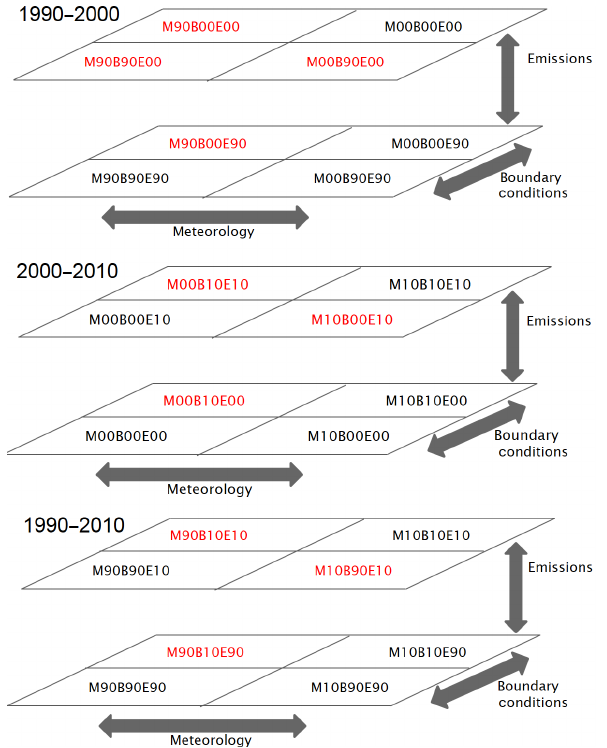
Figure 1. Combination of sensitivity simulations required to per- form the analysis of the contribution of (i) meteorology, (ii) bound- ary conditions, and (iii) emission changes for the 1990–2000, 2000– 2010, and 1990–2010 years from the top to the bottom. The key to EDT model simulations provides the 2-digit modelled year for me- teorology (M), boundary conditions (B), and emissions (E). Black labels are for the simulations included in the experiment, and red labels are the combinations not produced in any of the tiers of ex-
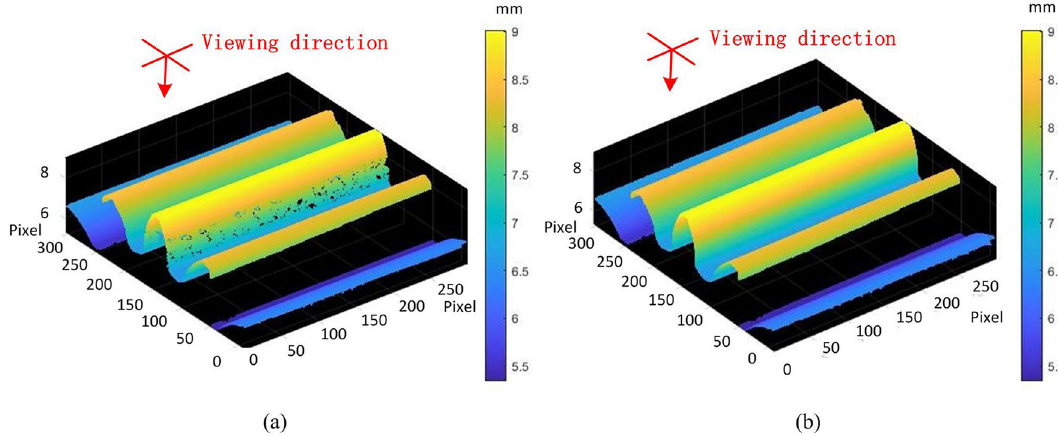
Figure 7. The comparison between the reconstructed gear teeth ( a ) with traditional four-step PSP and the reconstructed gear teeth ( b ) with proposed method.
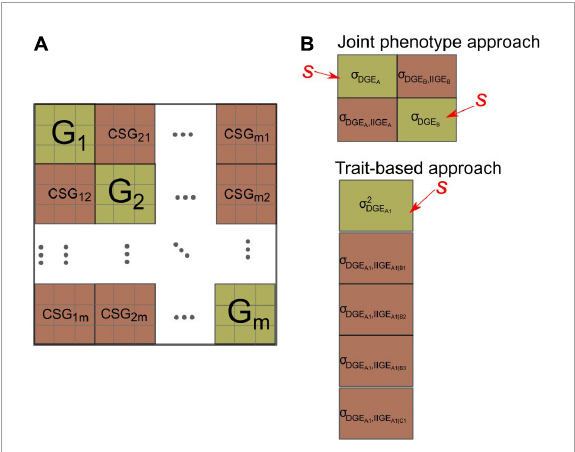
FIGURE3 (A) Structure of the compounded community-level G-matrix that would be required to be able to predict genetic changes in species traits in a community of m species potentially under selection for their DGE. It includes both G-matrices (in green) on the diagonal (G 1 , G 2 ... G m ) for each species (equivalent to the one in eq. 10a) and reciprocal cross species G-matrices (CSG) (in dark red), representing genetic covariances among species traits, i.e., covariances between DGE and IIGE for each pair of traits belonging to different species. The figure depicts three measured traits per species. See main text for a discussion on the limits of the concept of the compounded community-level G-matrix in relation to DGE and IIGE. (B) Same representations for specific examples of the CSG-matrices that would be required to predict the response to artificial selection at the community level [with “s” indicating the trait(s) under selection]. Top: The particular case of the joint phenotype approach with selection on the DGE of each species. The prediction of the community variable c then requires the variance of DGE for each species and the covariances between DGE and IIGE affecting the other species. Bottom: Example of a trait-based approach with selection only applied to trait A 1 of species A , and predictions focused on three traits of species B ( B 1 – B 3 ) one trait of species C ( C 1 ), all being potential components of the community-level target c (refer to main text for details). In cases where the magnitude of the genetic covariance between DGE and IIGE is non-null, the evolution of this first trait is expected to affect the magnitude of IIGE on other species’ traits, hence the mean value of other species traits. The notation σ DGE , A 1 , IIGGE A 1 | B 1 for instance, denotes the covariance between the DGE of species A associated with trait A 1 vs. its IIGE affecting the trait B 1 of species B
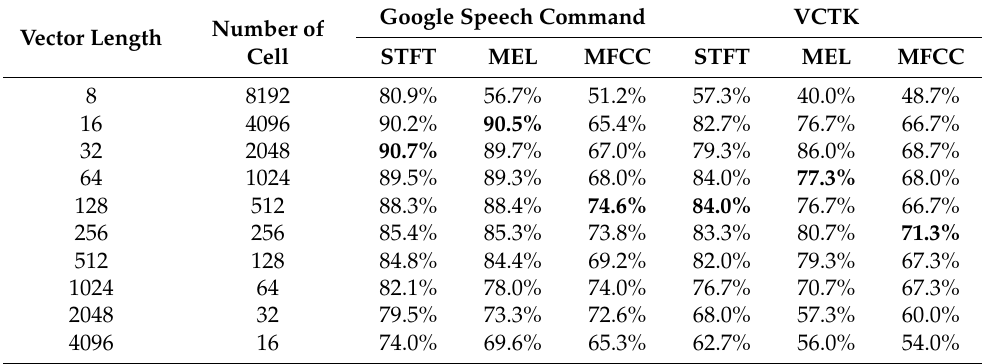
Table 4. Simulation result of speech datasets with 64 KB of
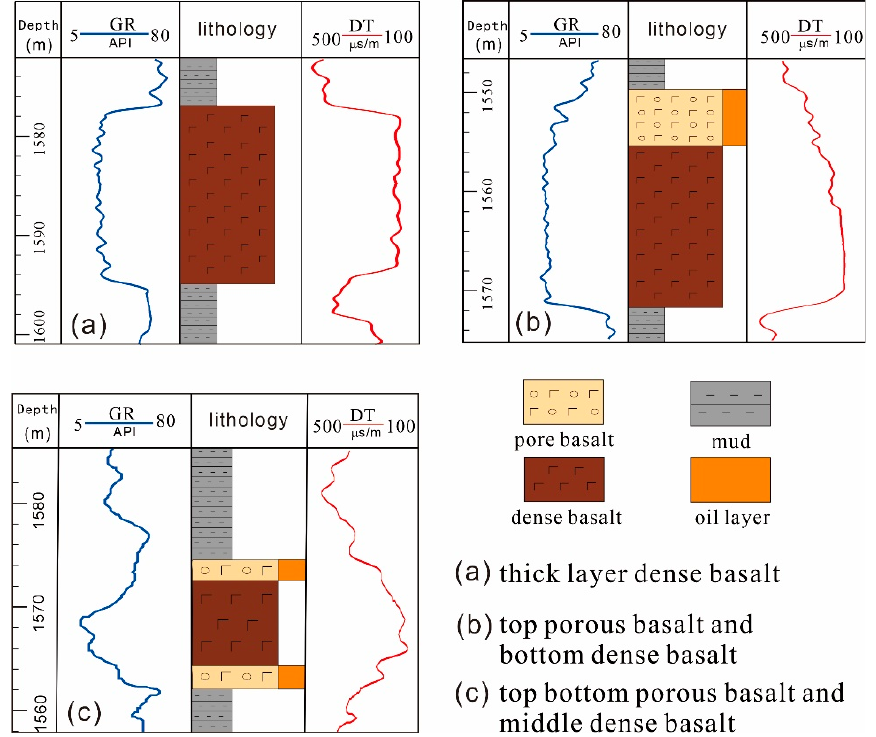
Figure 12. Log interpretation diagram of the lava unit in the fault block Zao35.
:::
* WHAT IS BEING ASKED: Transcribe all lines above exactly, skipping pictures.

* OUTPUT BELOW:
Figure 1. Combination of sensitivity simulations required to per- form the analysis of the contribution of (i) meteorology, (ii) bound- ary conditions, and (iii) emission changes for the 1990–2000, 2000– 2010, and 1990–2010 years from the top to the bottom. The key to EDT model simulations provides the 2-digit modelled year for me- teorology (M), boundary conditions (B), and emissions (E). Black labels are for the simulations included in the experiment, and red labels are the combinations not produced in any of the tiers of ex-
Figure 7. The comparison between the reconstructed gear teeth ( a ) with traditional four-step PSP and the reconstructed gear teeth ( b ) with proposed method.
FIGURE3 (A) Structure of the compounded community-level G-matrix that would be required to be able to predict genetic changes in species traits in a community of m species potentially under selection for their DGE. It includes both G-matrices (in green) on the diagonal (G 1 , G 2 ... G m ) for each species (equivalent to the one in eq. 10a) and reciprocal cross species G-matrices (CSG) (in dark red), representing genetic covariances among species traits, i.e., covariances between DGE and IIGE for each pair of traits belonging to different species. The figure depicts three measured traits per species. See main text for a discussion on the limits of the concept of the compounded community-level G-matrix in relation to DGE and IIGE. (B) Same representations for specific examples of the CSG-matrices that would be required to predict the response to artificial selection at the community level [with “s” indicating the trait(s) under selection]. Top: The particular case of the joint phenotype approach with selection on the DGE of each species. The prediction of the community variable c then requires the variance of DGE for each species and the covariances between DGE and IIGE affecting the other species. Bottom: Example of a trait-based approach with selection only applied to trait A 1 of species A , and predictions focused on three traits of species B ( B 1 – B 3 ) one trait of species C ( C 1 ), all being potential components of the community-level target c (refer to main text for details). In cases where the magnitude of the genetic covariance between DGE and IIGE is non-null, the evolution of this first trait is expected to affect the magnitude of IIGE on other species’ traits, hence the mean value of other species traits. The notation σ DGE , A 1 , IIGGE A 1 | B 1 for instance, denotes the covariance between the DGE of species A associated with trait A 1 vs. its IIGE affecting the trait B 1 of species B
Table 4. Simulation result of speech datasets with 64 KB of
Figure 12. Log interpretation diagram of the lava unit in the fault block Zao35.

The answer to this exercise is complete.